19 August 2015News

S&P warns on ILS growth at expense of discipline

Rating agency Standard & Poor’s (S&P) has warned that future growth in the insurance-linked securities (ILS) market should not come at the expense of “looser underwriting discipline and less due diligence”.

In its latest report on the ILS industry, titled ' Are Alternative Capital And Reinsurance Two Sides Of The Same Coin?', S&P explained that it expects the alternative capital market to continue to innovate and push boundaries given “the ease and efficiency with which capital has been flowing into this space and the benign natural catastrophe losses during the past few years”.

However, it warned that scrutiny may be diminishing as trends to reduce issuance costs and shorten the time to market mean placing deals without third-party due diligence.

“We believe that one of the reason the ILS market was less affected by the financial crisis was that unlike for other asset classes, a third party provided an independent risk analysis and a higher degree of due diligence,” said S&P.
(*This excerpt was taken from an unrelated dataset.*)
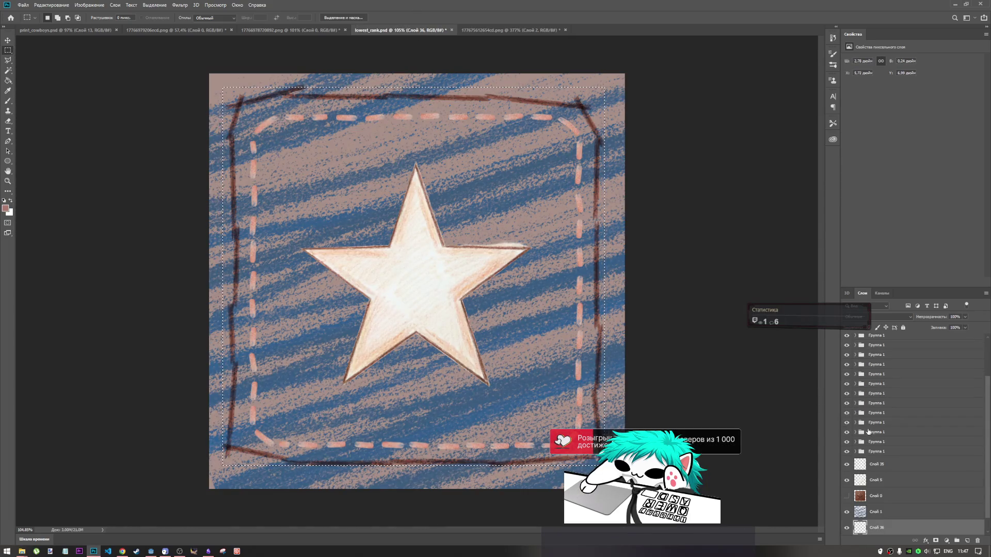
shift+click(881, 336)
“Ratings were an additional benefit in the due-diligence process, especially from a pricing and structural standpoint and in the review of the transaction documents to ascertain that these structures adhere to our criteria.”

According to the rating agency, there are currently about $24 billion in cat bonds outstanding, with more than $5 billion of cat bonds issued this year.

The issue amount of publicly placed cat bonds has not been as strong as last year but there has been an increase in the use of private cat bonds (cat bond lite) and collateralised reinsurance.

S&P expects that over the next few years the cat bond market will continue to grow by 10-20 percent per year as investors accept new risk models assessing perils across the globe.